Surpreso com aquela figura de jovem rebelde de longos cabelos anunciando sua meta de governar Alagoas me despedi explicando que estava indo ao ensaio teatral. Mendonça Neto me pediu para ficar mais um pouco porque queria conversar comigo também.
Fiquei. Perguntou se eu gostava de jornalismo e se gostava de escrever. Disse que sim, mas só escrevia poesia e peças de teatro. Emendou dizendo: — “próxima semana você começa a trabalhar comigo no jornal que estou lançando e vou ser seu professor de jornalismo. Aluguei uma sala no Breda e vamos trabalhar de segunda a sexta todas as noites —“.
O Breda, na época, era o edifício comercial mais moderno da cidade; — “Topa?” —. Nem pensei, acredito, e já fui perguntando horário, andar e número da sala. Foi assim que iniciei minha breve carreira de jornalista, já nomeado “editor” do semanário “O Estado de Alagoas”, cujo dono e Diretor Comercial era o próprio Mendonça Neto e o Diretor Financeiro, seu tio Roberval, craque em administração de orçamentos e finanças.
Mendonça Neto havia pedido demissão do seu cargo de professor do curso de comunicação na PUC carioca. Aprendi muito com ele e com as histórias que contava sobre as redações de O Cruzeiro e Manchete, onde trabalhou.
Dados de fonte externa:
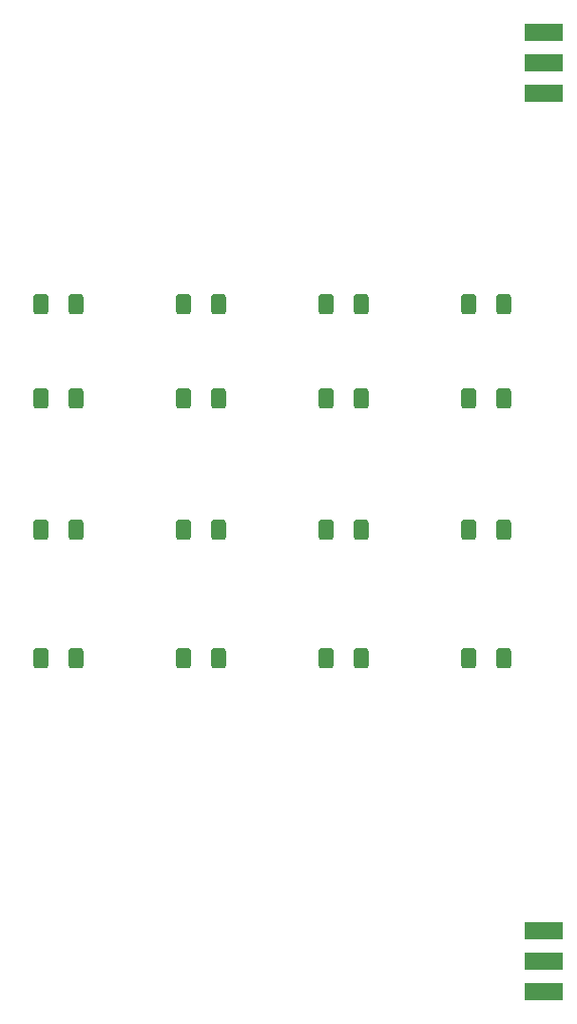
<source format=gbr>
%TF.GenerationSoftware,KiCad,Pcbnew,5.1.9-5.1.9*%
%TF.CreationDate,2021-05-17T13:06:36+03:00*%
%TF.ProjectId,lpf,6c70662e-6b69-4636-9164-5f7063625858,rev?*%
%TF.SameCoordinates,Original*%
%TF.FileFunction,Paste,Bot*%
%TF.FilePolarity,Positive*%
%FSLAX46Y46*%
G04 Gerber Fmt 4.6, Leading zero omitted, Abs format (unit mm)*
G04 Created by KiCad (PCBNEW 5.1.9-5.1.9) date 2021-05-17 13:06:36*
%MOMM*%
%LPD*%
G01*
G04 APERTURE LIST*
%ADD10R,3.500000X1.500000*%
G04 APERTURE END LIST*
D10*
%TO.C,J3*%
X163400000Y-145600000D03*
X163400000Y-140200000D03*
X163400000Y-142900000D03*
%TD*%
%TO.C,J2*%
X163400000Y-65700000D03*
X163400000Y-60300000D03*
X163400000Y-63000000D03*
%TD*%
%TO.C,C16*%
G36*
G01*
X159142000Y-116632002D02*
X159142000Y-115331998D01*
G75*
G02*
X159391998Y-115082000I249998J0D01*
G01*
X160217002Y-115082000D01*
G75*
G02*
X160467000Y-115331998I0J-249998D01*
G01*
X160467000Y-116632002D01*
G75*
G02*
X160217002Y-116882000I-249998J0D01*
G01*
X159391998Y-116882000D01*
G75*
G02*
X159142000Y-116632002I0J249998D01*
G01*
G37*
G36*
G01*
X156017000Y-116632002D02*
X156017000Y-115331998D01*
G75*
G02*
X156266998Y-115082000I249998J0D01*
G01*
X157092002Y-115082000D01*
G75*
G02*
X157342000Y-115331998I0J-249998D01*
G01*
X157342000Y-116632002D01*
G75*
G02*
X157092002Y-116882000I-249998J0D01*
G01*
X156266998Y-116882000D01*
G75*
G02*
X156017000Y-116632002I0J249998D01*
G01*
G37*
%TD*%
%TO.C,C15*%
G36*
G01*
X146442000Y-116632002D02*
X146442000Y-115331998D01*
G75*
G02*
X146691998Y-115082000I249998J0D01*
G01*
X147517002Y-115082000D01*
G75*
G02*
X147767000Y-115331998I0J-249998D01*
G01*
X147767000Y-116632002D01*
G75*
G02*
X147517002Y-116882000I-249998J0D01*
G01*
X146691998Y-116882000D01*
G75*
G02*
X146442000Y-116632002I0J249998D01*
G01*
G37*
G36*
G01*
X143317000Y-116632002D02*
X143317000Y-115331998D01*
G75*
G02*
X143566998Y-115082000I249998J0D01*
G01*
X144392002Y-115082000D01*
G75*
G02*
X144642000Y-115331998I0J-249998D01*
G01*
X144642000Y-116632002D01*
G75*
G02*
X144392002Y-116882000I-249998J0D01*
G01*
X143566998Y-116882000D01*
G75*
G02*
X143317000Y-116632002I0J249998D01*
G01*
G37*
%TD*%
%TO.C,C14*%
G36*
G01*
X133742000Y-116632002D02*
X133742000Y-115331998D01*
G75*
G02*
X133991998Y-115082000I249998J0D01*
G01*
X134817002Y-115082000D01*
G75*
G02*
X135067000Y-115331998I0J-249998D01*
G01*
X135067000Y-116632002D01*
G75*
G02*
X134817002Y-116882000I-249998J0D01*
G01*
X133991998Y-116882000D01*
G75*
G02*
X133742000Y-116632002I0J249998D01*
G01*
G37*
G36*
G01*
X130617000Y-116632002D02*
X130617000Y-115331998D01*
G75*
G02*
X130866998Y-115082000I249998J0D01*
G01*
X131692002Y-115082000D01*
G75*
G02*
X131942000Y-115331998I0J-249998D01*
G01*
X131942000Y-116632002D01*
G75*
G02*
X131692002Y-116882000I-249998J0D01*
G01*
X130866998Y-116882000D01*
G75*
G02*
X130617000Y-116632002I0J249998D01*
G01*
G37*
%TD*%
%TO.C,C13*%
G36*
G01*
X121042000Y-116632002D02*
X121042000Y-115331998D01*
G75*
G02*
X121291998Y-115082000I249998J0D01*
G01*
X122117002Y-115082000D01*
G75*
G02*
X122367000Y-115331998I0J-249998D01*
G01*
X122367000Y-116632002D01*
G75*
G02*
X122117002Y-116882000I-249998J0D01*
G01*
X121291998Y-116882000D01*
G75*
G02*
X121042000Y-116632002I0J249998D01*
G01*
G37*
G36*
G01*
X117917000Y-116632002D02*
X117917000Y-115331998D01*
G75*
G02*
X118166998Y-115082000I249998J0D01*
G01*
X118992002Y-115082000D01*
G75*
G02*
X119242000Y-115331998I0J-249998D01*
G01*
X119242000Y-116632002D01*
G75*
G02*
X118992002Y-116882000I-249998J0D01*
G01*
X118166998Y-116882000D01*
G75*
G02*
X117917000Y-116632002I0J249998D01*
G01*
G37*
%TD*%
%TO.C,C12*%
G36*
G01*
X159142000Y-105202002D02*
X159142000Y-103901998D01*
G75*
G02*
X159391998Y-103652000I249998J0D01*
G01*
X160217002Y-103652000D01*
G75*
G02*
X160467000Y-103901998I0J-249998D01*
G01*
X160467000Y-105202002D01*
G75*
G02*
X160217002Y-105452000I-249998J0D01*
G01*
X159391998Y-105452000D01*
G75*
G02*
X159142000Y-105202002I0J249998D01*
G01*
G37*
G36*
G01*
X156017000Y-105202002D02*
X156017000Y-103901998D01*
G75*
G02*
X156266998Y-103652000I249998J0D01*
G01*
X157092002Y-103652000D01*
G75*
G02*
X157342000Y-103901998I0J-249998D01*
G01*
X157342000Y-105202002D01*
G75*
G02*
X157092002Y-105452000I-249998J0D01*
G01*
X156266998Y-105452000D01*
G75*
G02*
X156017000Y-105202002I0J249998D01*
G01*
G37*
%TD*%
%TO.C,C11*%
G36*
G01*
X146442000Y-105202002D02*
X146442000Y-103901998D01*
G75*
G02*
X146691998Y-103652000I249998J0D01*
G01*
X147517002Y-103652000D01*
G75*
G02*
X147767000Y-103901998I0J-249998D01*
G01*
X147767000Y-105202002D01*
G75*
G02*
X147517002Y-105452000I-249998J0D01*
G01*
X146691998Y-105452000D01*
G75*
G02*
X146442000Y-105202002I0J249998D01*
G01*
G37*
G36*
G01*
X143317000Y-105202002D02*
X143317000Y-103901998D01*
G75*
G02*
X143566998Y-103652000I249998J0D01*
G01*
X144392002Y-103652000D01*
G75*
G02*
X144642000Y-103901998I0J-249998D01*
G01*
X144642000Y-105202002D01*
G75*
G02*
X144392002Y-105452000I-249998J0D01*
G01*
X143566998Y-105452000D01*
G75*
G02*
X143317000Y-105202002I0J249998D01*
G01*
G37*
%TD*%
%TO.C,C10*%
G36*
G01*
X133742000Y-105202002D02*
X133742000Y-103901998D01*
G75*
G02*
X133991998Y-103652000I249998J0D01*
G01*
X134817002Y-103652000D01*
G75*
G02*
X135067000Y-103901998I0J-249998D01*
G01*
X135067000Y-105202002D01*
G75*
G02*
X134817002Y-105452000I-249998J0D01*
G01*
X133991998Y-105452000D01*
G75*
G02*
X133742000Y-105202002I0J249998D01*
G01*
G37*
G36*
G01*
X130617000Y-105202002D02*
X130617000Y-103901998D01*
G75*
G02*
X130866998Y-103652000I249998J0D01*
G01*
X131692002Y-103652000D01*
G75*
G02*
X131942000Y-103901998I0J-249998D01*
G01*
X131942000Y-105202002D01*
G75*
G02*
X131692002Y-105452000I-249998J0D01*
G01*
X130866998Y-105452000D01*
G75*
G02*
X130617000Y-105202002I0J249998D01*
G01*
G37*
%TD*%
%TO.C,C9*%
G36*
G01*
X121042000Y-105202002D02*
X121042000Y-103901998D01*
G75*
G02*
X121291998Y-103652000I249998J0D01*
G01*
X122117002Y-103652000D01*
G75*
G02*
X122367000Y-103901998I0J-249998D01*
G01*
X122367000Y-105202002D01*
G75*
G02*
X122117002Y-105452000I-249998J0D01*
G01*
X121291998Y-105452000D01*
G75*
G02*
X121042000Y-105202002I0J249998D01*
G01*
G37*
G36*
G01*
X117917000Y-105202002D02*
X117917000Y-103901998D01*
G75*
G02*
X118166998Y-103652000I249998J0D01*
G01*
X118992002Y-103652000D01*
G75*
G02*
X119242000Y-103901998I0J-249998D01*
G01*
X119242000Y-105202002D01*
G75*
G02*
X118992002Y-105452000I-249998J0D01*
G01*
X118166998Y-105452000D01*
G75*
G02*
X117917000Y-105202002I0J249998D01*
G01*
G37*
%TD*%
%TO.C,C8*%
G36*
G01*
X159142000Y-93518002D02*
X159142000Y-92217998D01*
G75*
G02*
X159391998Y-91968000I249998J0D01*
G01*
X160217002Y-91968000D01*
G75*
G02*
X160467000Y-92217998I0J-249998D01*
G01*
X160467000Y-93518002D01*
G75*
G02*
X160217002Y-93768000I-249998J0D01*
G01*
X159391998Y-93768000D01*
G75*
G02*
X159142000Y-93518002I0J249998D01*
G01*
G37*
G36*
G01*
X156017000Y-93518002D02*
X156017000Y-92217998D01*
G75*
G02*
X156266998Y-91968000I249998J0D01*
G01*
X157092002Y-91968000D01*
G75*
G02*
X157342000Y-92217998I0J-249998D01*
G01*
X157342000Y-93518002D01*
G75*
G02*
X157092002Y-93768000I-249998J0D01*
G01*
X156266998Y-93768000D01*
G75*
G02*
X156017000Y-93518002I0J249998D01*
G01*
G37*
%TD*%
%TO.C,C7*%
G36*
G01*
X146442000Y-93518002D02*
X146442000Y-92217998D01*
G75*
G02*
X146691998Y-91968000I249998J0D01*
G01*
X147517002Y-91968000D01*
G75*
G02*
X147767000Y-92217998I0J-249998D01*
G01*
X147767000Y-93518002D01*
G75*
G02*
X147517002Y-93768000I-249998J0D01*
G01*
X146691998Y-93768000D01*
G75*
G02*
X146442000Y-93518002I0J249998D01*
G01*
G37*
G36*
G01*
X143317000Y-93518002D02*
X143317000Y-92217998D01*
G75*
G02*
X143566998Y-91968000I249998J0D01*
G01*
X144392002Y-91968000D01*
G75*
G02*
X144642000Y-92217998I0J-249998D01*
G01*
X144642000Y-93518002D01*
G75*
G02*
X144392002Y-93768000I-249998J0D01*
G01*
X143566998Y-93768000D01*
G75*
G02*
X143317000Y-93518002I0J249998D01*
G01*
G37*
%TD*%
%TO.C,C6*%
G36*
G01*
X133742000Y-93518002D02*
X133742000Y-92217998D01*
G75*
G02*
X133991998Y-91968000I249998J0D01*
G01*
X134817002Y-91968000D01*
G75*
G02*
X135067000Y-92217998I0J-249998D01*
G01*
X135067000Y-93518002D01*
G75*
G02*
X134817002Y-93768000I-249998J0D01*
G01*
X133991998Y-93768000D01*
G75*
G02*
X133742000Y-93518002I0J249998D01*
G01*
G37*
G36*
G01*
X130617000Y-93518002D02*
X130617000Y-92217998D01*
G75*
G02*
X130866998Y-91968000I249998J0D01*
G01*
X131692002Y-91968000D01*
G75*
G02*
X131942000Y-92217998I0J-249998D01*
G01*
X131942000Y-93518002D01*
G75*
G02*
X131692002Y-93768000I-249998J0D01*
G01*
X130866998Y-93768000D01*
G75*
G02*
X130617000Y-93518002I0J249998D01*
G01*
G37*
%TD*%
%TO.C,C5*%
G36*
G01*
X121042000Y-93518002D02*
X121042000Y-92217998D01*
G75*
G02*
X121291998Y-91968000I249998J0D01*
G01*
X122117002Y-91968000D01*
G75*
G02*
X122367000Y-92217998I0J-249998D01*
G01*
X122367000Y-93518002D01*
G75*
G02*
X122117002Y-93768000I-249998J0D01*
G01*
X121291998Y-93768000D01*
G75*
G02*
X121042000Y-93518002I0J249998D01*
G01*
G37*
G36*
G01*
X117917000Y-93518002D02*
X117917000Y-92217998D01*
G75*
G02*
X118166998Y-91968000I249998J0D01*
G01*
X118992002Y-91968000D01*
G75*
G02*
X119242000Y-92217998I0J-249998D01*
G01*
X119242000Y-93518002D01*
G75*
G02*
X118992002Y-93768000I-249998J0D01*
G01*
X118166998Y-93768000D01*
G75*
G02*
X117917000Y-93518002I0J249998D01*
G01*
G37*
%TD*%
%TO.C,C4*%
G36*
G01*
X159142000Y-85136002D02*
X159142000Y-83835998D01*
G75*
G02*
X159391998Y-83586000I249998J0D01*
G01*
X160217002Y-83586000D01*
G75*
G02*
X160467000Y-83835998I0J-249998D01*
G01*
X160467000Y-85136002D01*
G75*
G02*
X160217002Y-85386000I-249998J0D01*
G01*
X159391998Y-85386000D01*
G75*
G02*
X159142000Y-85136002I0J249998D01*
G01*
G37*
G36*
G01*
X156017000Y-85136002D02*
X156017000Y-83835998D01*
G75*
G02*
X156266998Y-83586000I249998J0D01*
G01*
X157092002Y-83586000D01*
G75*
G02*
X157342000Y-83835998I0J-249998D01*
G01*
X157342000Y-85136002D01*
G75*
G02*
X157092002Y-85386000I-249998J0D01*
G01*
X156266998Y-85386000D01*
G75*
G02*
X156017000Y-85136002I0J249998D01*
G01*
G37*
%TD*%
%TO.C,C3*%
G36*
G01*
X146442000Y-85136002D02*
X146442000Y-83835998D01*
G75*
G02*
X146691998Y-83586000I249998J0D01*
G01*
X147517002Y-83586000D01*
G75*
G02*
X147767000Y-83835998I0J-249998D01*
G01*
X147767000Y-85136002D01*
G75*
G02*
X147517002Y-85386000I-249998J0D01*
G01*
X146691998Y-85386000D01*
G75*
G02*
X146442000Y-85136002I0J249998D01*
G01*
G37*
G36*
G01*
X143317000Y-85136002D02*
X143317000Y-83835998D01*
G75*
G02*
X143566998Y-83586000I249998J0D01*
G01*
X144392002Y-83586000D01*
G75*
G02*
X144642000Y-83835998I0J-249998D01*
G01*
X144642000Y-85136002D01*
G75*
G02*
X144392002Y-85386000I-249998J0D01*
G01*
X143566998Y-85386000D01*
G75*
G02*
X143317000Y-85136002I0J249998D01*
G01*
G37*
%TD*%
%TO.C,C2*%
G36*
G01*
X133742000Y-85136002D02*
X133742000Y-83835998D01*
G75*
G02*
X133991998Y-83586000I249998J0D01*
G01*
X134817002Y-83586000D01*
G75*
G02*
X135067000Y-83835998I0J-249998D01*
G01*
X135067000Y-85136002D01*
G75*
G02*
X134817002Y-85386000I-249998J0D01*
G01*
X133991998Y-85386000D01*
G75*
G02*
X133742000Y-85136002I0J249998D01*
G01*
G37*
G36*
G01*
X130617000Y-85136002D02*
X130617000Y-83835998D01*
G75*
G02*
X130866998Y-83586000I249998J0D01*
G01*
X131692002Y-83586000D01*
G75*
G02*
X131942000Y-83835998I0J-249998D01*
G01*
X131942000Y-85136002D01*
G75*
G02*
X131692002Y-85386000I-249998J0D01*
G01*
X130866998Y-85386000D01*
G75*
G02*
X130617000Y-85136002I0J249998D01*
G01*
G37*
%TD*%
%TO.C,C1*%
G36*
G01*
X121042000Y-85136002D02*
X121042000Y-83835998D01*
G75*
G02*
X121291998Y-83586000I249998J0D01*
G01*
X122117002Y-83586000D01*
G75*
G02*
X122367000Y-83835998I0J-249998D01*
G01*
X122367000Y-85136002D01*
G75*
G02*
X122117002Y-85386000I-249998J0D01*
G01*
X121291998Y-85386000D01*
G75*
G02*
X121042000Y-85136002I0J249998D01*
G01*
G37*
G36*
G01*
X117917000Y-85136002D02*
X117917000Y-83835998D01*
G75*
G02*
X118166998Y-83586000I249998J0D01*
G01*
X118992002Y-83586000D01*
G75*
G02*
X119242000Y-83835998I0J-249998D01*
G01*
X119242000Y-85136002D01*
G75*
G02*
X118992002Y-85386000I-249998J0D01*
G01*
X118166998Y-85386000D01*
G75*
G02*
X117917000Y-85136002I0J249998D01*
G01*
G37*
%TD*%
M02*

</source>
Queria um semanário com paginação moderna e atrativa, em papel de qualidade e impressão off set. Não poderia faltar belas fotos, horóscopo, fofocas políticas, indicativo de filmes em exibição na cidade, notícias do interior do estado e, sobretudo, a grande reportagem semanal que deveria chamar atenção e leitores para o semanário — com distribuição assegurada por Guilherme e Ricardo Braga, primos de Mendonça Neto e donos da principal distribuidora de revistas e jornais da cidade.
Além de participar da produção e da montagem do semanário, fui encarregado de propor temas para as grandes reportagens semanais. Para isso contaria com a ajuda de um experiente fotógrafo contratado por tarefa, Expedito Dias, meu companheiro de aventuras.
Expedito labutava incessantemente para ganhar a vida como repórter fotográfico. Uma das suas fotos estampou a primeira página do semanário: um trabalhador do porto com martelo batendo no aço em primeiro plano na frente do navio hospital Hope. Tema da reportagem da semana.
Por causa dessa foto Mendonça Neto teve que passar uma tarde inteira fechado em uma sala à prova de som, no quartel do Exército, sendo interrogado e gravado pelo comandante da época sobre o “significado” da foto do martelo frente a um navio norte-americano. Mendonça era ousado e destemido. Assustou, mas não deu em nada.
Mossoró
Reportagem que deu o que falar, e vendeu jornal, foi a que fiz juntamente com Expedito no mais famoso e luxuoso cabaré de Maceió, Areia Branca, também conhecido pelo nome do seu proprietário, Mossoró. A boate ficava distante, escondida na então tranquila periferia do bairro do Canãa, na parte alta da cidade.
Negro rico, simpático e articulado, Benedito Mossoró foi um mito da cidade. Só tinha amigos. Políticos, empresários, usineiros, jornalistas, artistas, todos queriam festejar com as belas e brejeiras “meninas do Mossoró”, no conforto do ar condicionado, luz negra e sofás confortáveis, ouvindo músicas românticas que vinham de sua ampla área ao ar livre. Discrição garantida. A nata da sociedade masculina das Alagoas podia relaxar e se divertir sem problemas conjugais ou escândalos públicos.
Foi uma noite especial. Como se fosse uma Noite na Ópera. Expedito ficou discretamente escondido no meu carro e saia vez por outra, na tocaia, para fotografar discretamente os frequentadores pelo lado de fora da cerca viva. Nesta noite havia um vice-governador, deputado, empresário usineiro e gente “importante” da cidade.
Era uma sexta-feira. Eu circulava, cumprimentava quem conhecia e bebia o meu Cuba Libre no escurinho do salão, enquanto Expedito fazia magníficas fotos das áreas interna e externa. Após o trabalho, entregamos o portfólio nas mãos do chefe Mendonça Neto.
A única pessoa que saiu estampada no jornal foi o próprio Mossoró, e, em planos posteriores meninas nas mesas ou dançando. As demais fotos ficaram com Mendonça Neto e nunca foram publicadas.
Em 1974, Mendonça foi eleito deputado estadual pelo PMDB, sendo o mais votado de Alagoas, com mais de 15 mil votos.